> _Problem to solve_
Transcribe all of the data exactly. Images stay out.

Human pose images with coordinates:
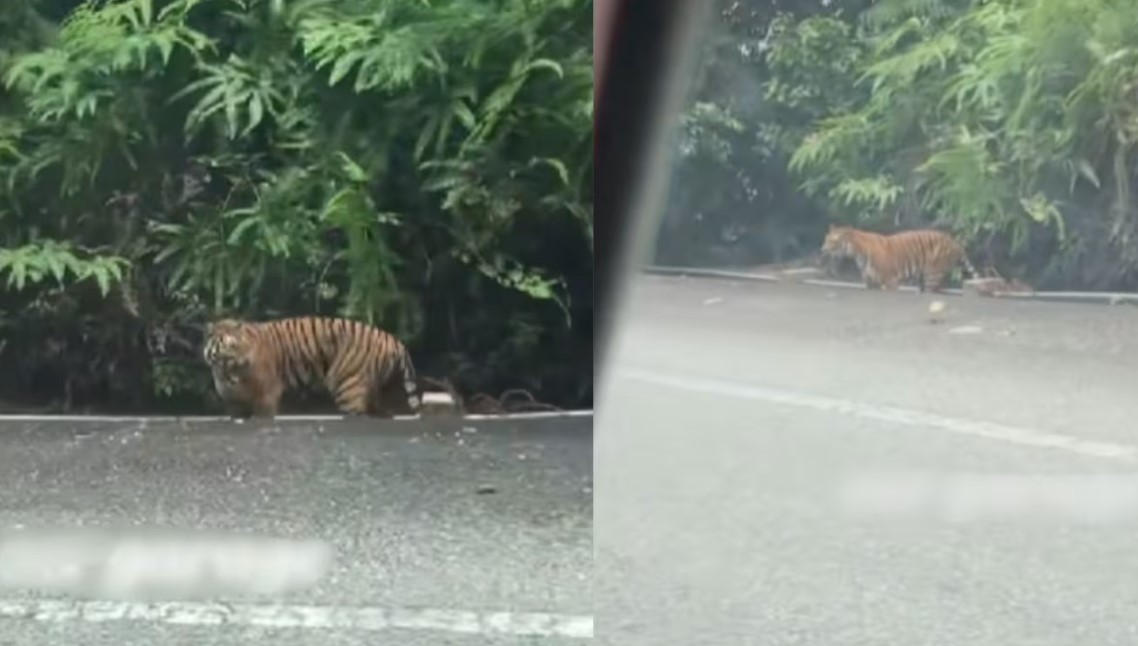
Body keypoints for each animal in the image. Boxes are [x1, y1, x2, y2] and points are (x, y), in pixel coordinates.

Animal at [202, 316, 422, 419]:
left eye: (234, 356)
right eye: (223, 359)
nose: (232, 379)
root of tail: (392, 339)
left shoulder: (268, 394)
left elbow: (264, 414)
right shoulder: (233, 404)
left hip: (348, 389)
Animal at [819, 225, 978, 293]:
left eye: (832, 241)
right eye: (826, 239)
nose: (823, 249)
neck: (857, 253)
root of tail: (954, 241)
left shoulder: (890, 281)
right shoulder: (870, 282)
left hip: (933, 274)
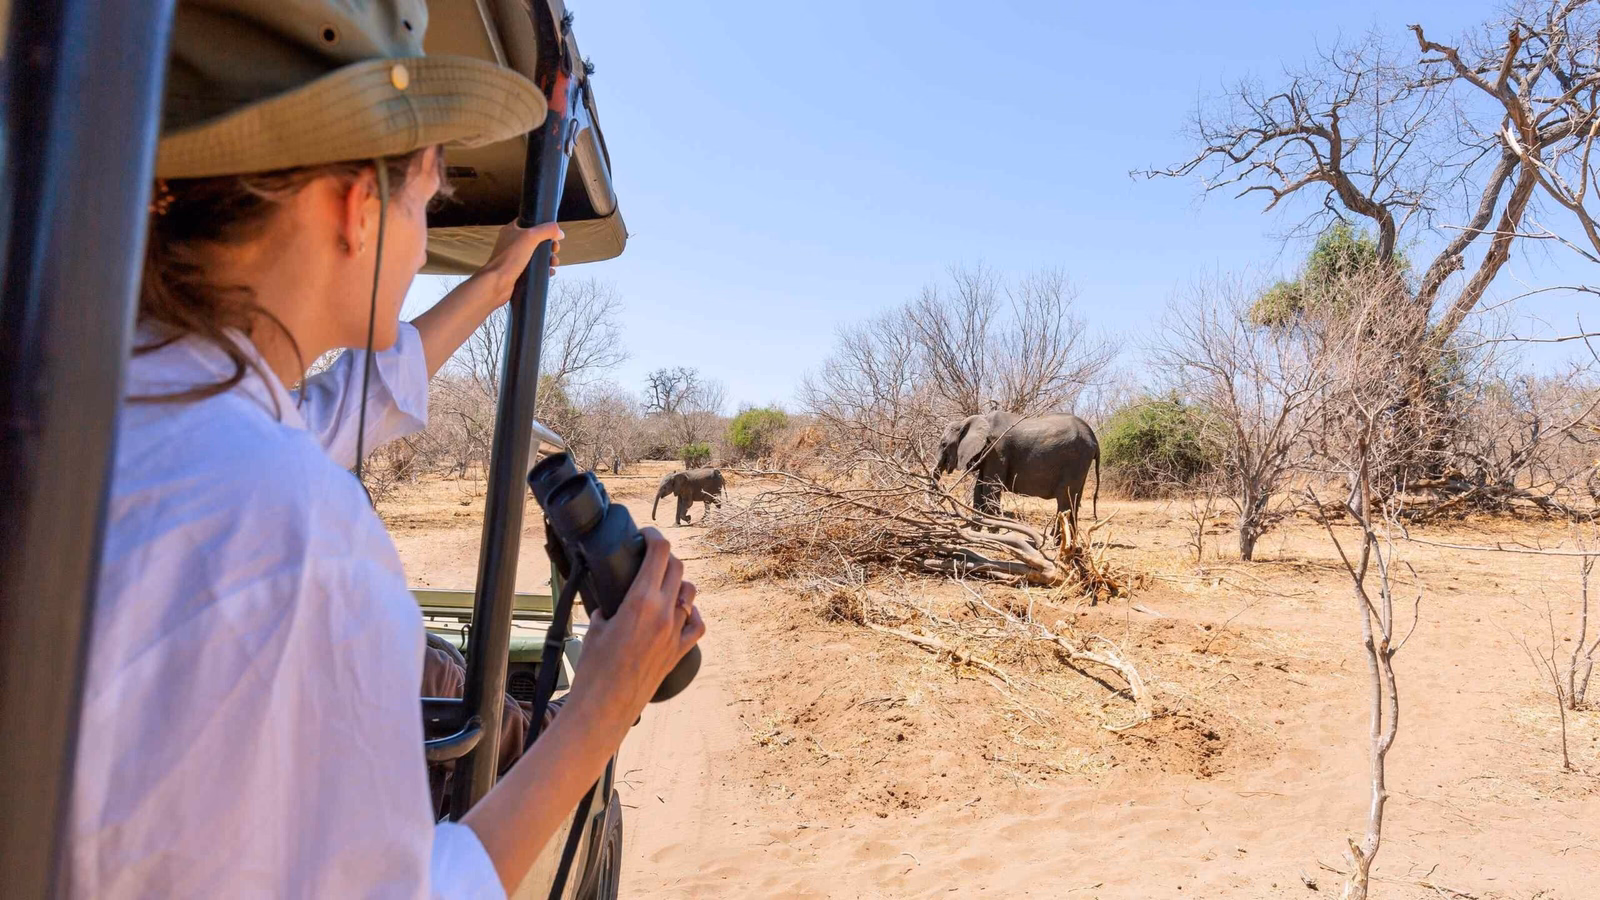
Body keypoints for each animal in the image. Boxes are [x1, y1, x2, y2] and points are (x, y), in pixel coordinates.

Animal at [934, 411, 1100, 537]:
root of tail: (1095, 439)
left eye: (943, 444)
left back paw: (1056, 540)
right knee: (1074, 500)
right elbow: (979, 487)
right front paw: (975, 528)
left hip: (1075, 460)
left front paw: (993, 531)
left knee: (1065, 500)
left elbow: (991, 487)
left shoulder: (997, 450)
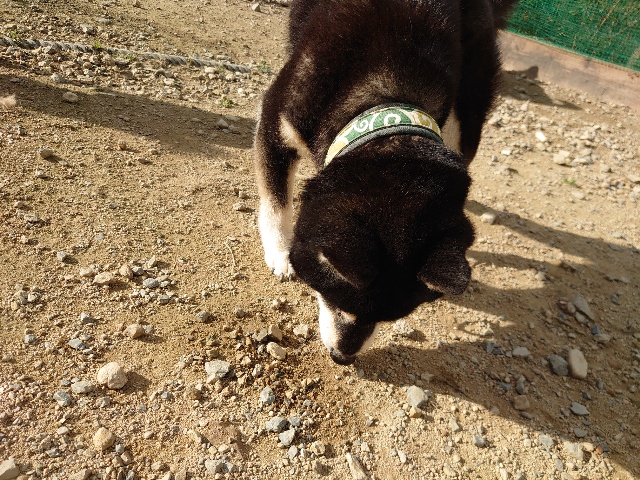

> _Result below_
Body keypoints for each animal in the image. Boxes are [x1, y1, x2, y2] and points are (x, y), in pixel coordinates.

Animal at [202, 316, 422, 419]:
left eye: (234, 356)
right eye: (223, 359)
nose: (232, 379)
root of tail: (392, 339)
left shoulder: (268, 394)
left elbow: (264, 414)
right shoulder: (233, 404)
left hip: (348, 389)
Animal at [819, 225, 978, 293]:
left eye: (832, 241)
right eye: (826, 239)
nose: (823, 249)
neck: (857, 253)
root of tail: (954, 241)
left shoulder: (890, 281)
right shoulder: (870, 282)
left hip: (933, 274)
Body keypoints for each animal in the image. Boxes are [x1, y1, x2, y2] and points are (x, y), in pixel coordinates.

Animal at [934, 411, 1100, 537]:
root of tail: (1095, 439)
left eye: (943, 444)
left back paw: (1056, 540)
right knee: (1074, 500)
right elbow: (979, 487)
right front paw: (975, 528)
left hip: (1075, 460)
left front paw: (993, 531)
left knee: (1065, 500)
left elbow: (991, 487)
left shoulder: (997, 450)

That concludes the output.